Collected data —

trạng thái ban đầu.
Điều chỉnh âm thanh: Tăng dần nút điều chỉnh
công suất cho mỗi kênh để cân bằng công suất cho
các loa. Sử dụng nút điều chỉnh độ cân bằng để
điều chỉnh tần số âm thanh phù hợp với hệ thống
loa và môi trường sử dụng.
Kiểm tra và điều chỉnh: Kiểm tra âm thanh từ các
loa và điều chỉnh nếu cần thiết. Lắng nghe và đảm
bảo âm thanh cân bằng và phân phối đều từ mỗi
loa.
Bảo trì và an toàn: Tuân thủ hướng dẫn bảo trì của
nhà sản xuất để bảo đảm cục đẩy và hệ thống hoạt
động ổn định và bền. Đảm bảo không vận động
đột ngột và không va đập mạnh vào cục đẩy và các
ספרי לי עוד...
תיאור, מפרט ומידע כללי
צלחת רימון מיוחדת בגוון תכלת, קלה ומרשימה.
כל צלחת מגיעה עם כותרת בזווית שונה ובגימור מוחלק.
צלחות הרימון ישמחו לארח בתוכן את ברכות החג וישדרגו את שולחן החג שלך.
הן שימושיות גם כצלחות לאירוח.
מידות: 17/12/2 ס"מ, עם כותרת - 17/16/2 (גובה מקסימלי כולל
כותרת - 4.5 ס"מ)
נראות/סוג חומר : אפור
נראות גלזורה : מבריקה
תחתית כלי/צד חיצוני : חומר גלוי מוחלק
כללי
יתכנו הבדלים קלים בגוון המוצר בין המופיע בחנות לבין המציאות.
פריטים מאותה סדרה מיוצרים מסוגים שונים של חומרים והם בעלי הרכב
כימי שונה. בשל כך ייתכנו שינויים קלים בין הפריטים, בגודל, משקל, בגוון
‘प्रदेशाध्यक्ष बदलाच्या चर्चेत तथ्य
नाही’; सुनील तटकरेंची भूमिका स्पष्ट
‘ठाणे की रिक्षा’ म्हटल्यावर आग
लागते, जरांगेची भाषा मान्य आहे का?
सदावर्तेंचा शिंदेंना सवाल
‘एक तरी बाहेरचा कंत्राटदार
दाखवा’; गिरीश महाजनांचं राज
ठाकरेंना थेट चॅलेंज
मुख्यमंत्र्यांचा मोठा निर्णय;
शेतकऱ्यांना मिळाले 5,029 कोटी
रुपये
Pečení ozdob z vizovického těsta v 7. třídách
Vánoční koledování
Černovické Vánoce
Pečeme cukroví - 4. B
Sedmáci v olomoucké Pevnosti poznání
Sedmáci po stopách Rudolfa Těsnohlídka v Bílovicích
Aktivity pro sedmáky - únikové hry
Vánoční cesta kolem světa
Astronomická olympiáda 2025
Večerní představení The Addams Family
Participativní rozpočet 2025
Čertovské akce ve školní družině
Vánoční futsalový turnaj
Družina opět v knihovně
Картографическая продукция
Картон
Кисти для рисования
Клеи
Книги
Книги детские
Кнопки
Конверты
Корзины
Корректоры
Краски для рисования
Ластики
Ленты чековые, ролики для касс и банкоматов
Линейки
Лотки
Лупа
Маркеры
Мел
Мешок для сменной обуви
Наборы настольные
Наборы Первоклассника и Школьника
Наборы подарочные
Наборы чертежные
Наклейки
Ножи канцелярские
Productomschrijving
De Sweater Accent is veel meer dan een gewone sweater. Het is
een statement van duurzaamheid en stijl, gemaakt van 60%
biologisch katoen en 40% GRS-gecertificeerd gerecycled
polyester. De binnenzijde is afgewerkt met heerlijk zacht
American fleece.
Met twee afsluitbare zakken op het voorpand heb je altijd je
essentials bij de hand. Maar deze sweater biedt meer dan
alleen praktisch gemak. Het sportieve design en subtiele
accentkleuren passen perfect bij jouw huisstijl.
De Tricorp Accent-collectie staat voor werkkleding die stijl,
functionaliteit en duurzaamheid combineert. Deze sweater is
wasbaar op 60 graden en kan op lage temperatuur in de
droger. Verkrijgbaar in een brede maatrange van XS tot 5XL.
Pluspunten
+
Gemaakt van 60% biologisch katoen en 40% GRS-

Task to carry out — Rewrite the lines above as a Markdown table with the columns "Row" and "Text," putting each line's number under "Row" and the line itself under "Text." Skip any blank lines.

Task output —
| Row | Text |
|---|---|
| 1 | trạng thái ban đầu. |
| 2 | Điều chỉnh âm thanh: Tăng dần nút điều chỉnh |
| 3 | công suất cho mỗi kênh để cân bằng công suất cho |
| 4 | các loa. Sử dụng nút điều chỉnh độ cân bằng để |
| 5 | điều chỉnh tần số âm thanh phù hợp với hệ thống |
| 6 | loa và môi trường sử dụng. |
| 7 | Kiểm tra và điều chỉnh: Kiểm tra âm thanh từ các |
| 8 | loa và điều chỉnh nếu cần thiết. Lắng nghe và đảm |
| 9 | bảo âm thanh cân bằng và phân phối đều từ mỗi |
| 10 | loa. |
| 11 | Bảo trì và an toàn: Tuân thủ hướng dẫn bảo trì của |
| 12 | nhà sản xuất để bảo đảm cục đẩy và hệ thống hoạt |
| 13 | động ổn định và bền. Đảm bảo không vận động |
| 14 | đột ngột và không va đập mạnh vào cục đẩy và các |
| 15 | ספרי לי עוד... |
| 16 | תיאור, מפרט ומידע כללי |
| 17 | צלחת רימון מיוחדת בגוון תכלת, קלה ומרשימה. |
| 18 | כל צלחת מגיעה עם כותרת בזווית שונה ובגימור מוחלק. |
| 19 | צלחות הרימון ישמחו לארח בתוכן את ברכות החג וישדרגו את שולחן החג שלך. |
| 20 | הן שימושיות גם כצלחות לאירוח. |
| 21 | מידות: 17/12/2 ס"מ, עם כותרת - 17/16/2 (גובה מקסימלי כולל |
| 22 | כותרת - 4.5 ס"מ) |
| 23 | נראות/סוג חומר : אפור |
| 24 | נראות גלזורה : מבריקה |
| 25 | תחתית כלי/צד חיצוני : חומר גלוי מוחלק |
| 26 | כללי |
| 27 | יתכנו הבדלים קלים בגוון המוצר בין המופיע בחנות לבין המציאות. |
| 28 | פריטים מאותה סדרה מיוצרים מסוגים שונים של חומרים והם בעלי הרכב |
| 29 | כימי שונה. בשל כך ייתכנו שינויים קלים בין הפריטים, בגודל, משקל, בגוון |
| 30 | ‘प्रदेशाध्यक्ष बदलाच्या चर्चेत तथ्य |
| 31 | नाही’; सुनील तटकरेंची भूमिका स्पष्ट |
| 32 | ‘ठाणे की रिक्षा’ म्हटल्यावर आग |
| 33 | लागते, जरांगेची भाषा मान्य आहे का? |
| 34 | सदावर्तेंचा शिंदेंना सवाल |
| 35 | ‘एक तरी बाहेरचा कंत्राटदार |
| 36 | दाखवा’; गिरीश महाजनांचं राज |
| 37 | ठाकरेंना थेट चॅलेंज |
| 38 | मुख्यमंत्र्यांचा मोठा निर्णय; |
| 39 | शेतकऱ्यांना मिळाले 5,029 कोटी |
| 40 | रुपये |
| 41 | Pečení ozdob z vizovického těsta v 7. třídách |
| 42 | Vánoční koledování |
| 43 | Černovické Vánoce |
| 44 | Pečeme cukroví - 4. B |
| 45 | Sedmáci v olomoucké Pevnosti poznání |
| 46 | Sedmáci po stopách Rudolfa Těsnohlídka v Bílovicích |
| 47 | Aktivity pro sedmáky - únikové hry |
| 48 | Vánoční cesta kolem světa |
| 49 | Astronomická olympiáda 2025 |
| 50 | Večerní představení The Addams Family |
| 51 | Participativní rozpočet 2025 |
| 52 | Čertovské akce ve školní družině |
| 53 | Vánoční futsalový turnaj |
| 54 | Družina opět v knihovně |
| 55 | Картографическая продукция |
| 56 | Картон |
| 57 | Кисти для рисования |
| 58 | Клеи |
| 59 | Книги |
| 60 | Книги детские |
| 61 | Кнопки |
| 62 | Конверты |
| 63 | Корзины |
| 64 | Корректоры |
| 65 | Краски для рисования |
| 66 | Ластики |
| 67 | Ленты чековые, ролики для касс и банкоматов |
| 68 | Линейки |
| 69 | Лотки |
| 70 | Лупа |
| 71 | Маркеры |
| 72 | Мел |
| 73 | Мешок для сменной обуви |
| 74 | Наборы настольные |
| 75 | Наборы Первоклассника и Школьника |
| 76 | Наборы подарочные |
| 77 | Наборы чертежные |
| 78 | Наклейки |
| 79 | Ножи канцелярские |
| 80 | Productomschrijving |
| 81 | De Sweater Accent is veel meer dan een gewone sweater. Het is |
| 82 | een statement van duurzaamheid en stijl, gemaakt van 60% |
| 83 | biologisch katoen en 40% GRS-gecertificeerd gerecycled |
| 84 | polyester. De binnenzijde is afgewerkt met heerlijk zacht |
| 85 | American fleece. |
| 86 | Met twee afsluitbare zakken op het voorpand heb je altijd je |
| 87 | essentials bij de hand. Maar deze sweater biedt meer dan |
| 88 | alleen praktisch gemak. Het sportieve design en subtiele |
| 89 | accentkleuren passen perfect bij jouw huisstijl. |
| 90 | De Tricorp Accent-collectie staat voor werkkleding die stijl, |
| 91 | functionaliteit en duurzaamheid combineert. Deze sweater is |
| 92 | wasbaar op 60 graden en kan op lage temperatuur in de |
| 93 | droger. Verkrijgbaar in een brede maatrange van XS tot 5XL. |
| 94 | Pluspunten |
| 95 | + |
| 96 | Gemaakt van 60% biologisch katoen en 40% GRS- |